*Seçilen Metin*
Paula Rego 1960 sonrası dönemde sanatını icra eden; aile içi şiddet, kadının ötekileştirilmesi, cinsel istismar gibi konulara değinmiş çağdaş kadın sanatçılardan birisidir.
Rego, 1935’de Lizbon’da dünyaya gelmiş ressam ve desinatördür. Lizbon yakınlarındaki bir İngiliz vakfı olan St. Julian’s okuluna gittikten sonra ailesinin teşvikiyle birlikte Salazar diktatörlüğünden kaçıp, eğitimini Britanya’da tamamladı. 1950’lerde Slade’de güzel sanatlar okurken, Mısır doğumlu Victor Willing’le tanıştı. Willing o sırada evliydi ve o dönemin kuşağının en iyi ressamlarından biri olarak kabul ediliyordu. Paula 1956’da, okulun son yılında hamile kaldı ve bebeğini doğurmak için Portekiz’e döndü. Bu sırada Willing ve karısı boşandı. Willing Portekiz’e gitti ve 1959’da Paula ile evlendiler. Bu evlilikten iki çocukları daha oldu. Victor Willing depresyonla mücadele edebilmesi için Paula’yı resim yapmaya teşvik etti. Londra’da bir atölyede sık sık çalışmasına ve desenlerinin güçlenmesine rağmen Paula, hep gözden uzakta olmayı tercih etti.
1966’da Victor’a MS (multipl skleroz) teşhisi konuldu ve on yıl sonra aile tamamen Londra’ya taşındı. Lizbon’daki açtığı bir kaç sergi sayılmazsa Rego 1970’lerde gözden kaybolmuştu. 1981’de ise Londra’da kişisel sergisini açtı ama Willing’in öldüğü 1988 yılına kadar tam anlamıyla göz önüne çıkmaya cesaret edemedi. Willing, Paula’nın resimlerindeki sembollerin ne anlama geldiğini biliyor ve onu teşvik ediyordu. Her zaman onun en sağlam eleştirmeni olmuştu.
Çoğu zaman Paula’nın eserlerinde pastelle yapılan figür grupları ön plandadır. Ayrıca soyut resmi denediğini ancak pek iyi olmadığını söylüyordu. Fakat tam tersi, daha uygun bir terim bulunmadığından soyut ekspresyonist olarak tarif edilebilecek ilk eserleri, daha sonraki tabloları kadar etkileyiciydi.

*Yazılı Görevler*
- A) Paula Rego metnine göre şu soruları yanıtlar mısınız?
(i) Rego hangi yıl ve hangi şehirde doğdu?
(ii) Victor Willing'e MS teşhisi hangi yıl konuldu?
(iii) Rego'nun eserlerinde çoğu zaman hangi malzemeyle yapılmış figür grupları ön plandadır?
- B) Paula Rego metninde "Çoğu zaman Paula’nın" sözcüklerinden başlayıp "tabloları kadar etkileyiciydi." sözcükleri de dahil olmak üzere bu bölümü aynen aktarın.
Bundan sonra gelen liste, Paula Rego metninden ayrı bir malzemedir.

*Verilen Bilgiler*

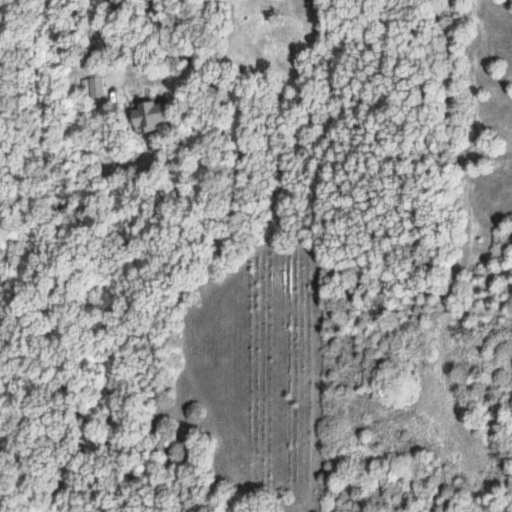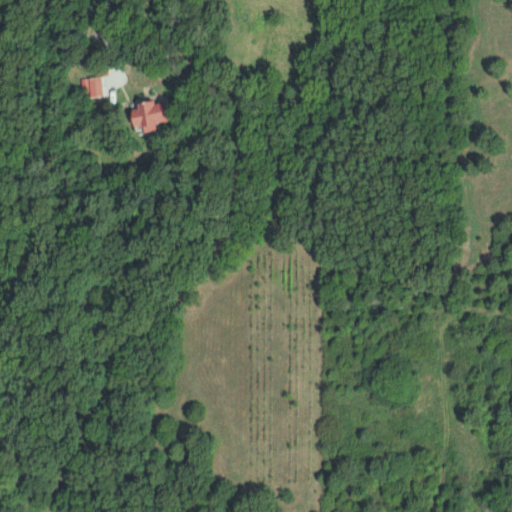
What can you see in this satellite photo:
road: (86, 54)
building: (91, 85)
building: (147, 113)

*Görev Yanıtları*
- A)
(i) 1935'te, Lizbon'da.
(ii) 1966'da.
(iii) Pastelle.

- B)
Çoğu zaman Paula’nın eserlerinde pastelle yapılan figür grupları ön plandadır. Ayrıca soyut resmi denediğini ancak pek iyi olmadığını söylüyordu. Fakat tam tersi, daha uygun bir terim bulunmadığından soyut ekspresyonist olarak tarif edilebilecek ilk eserleri, daha sonraki tabloları kadar etkileyiciydi.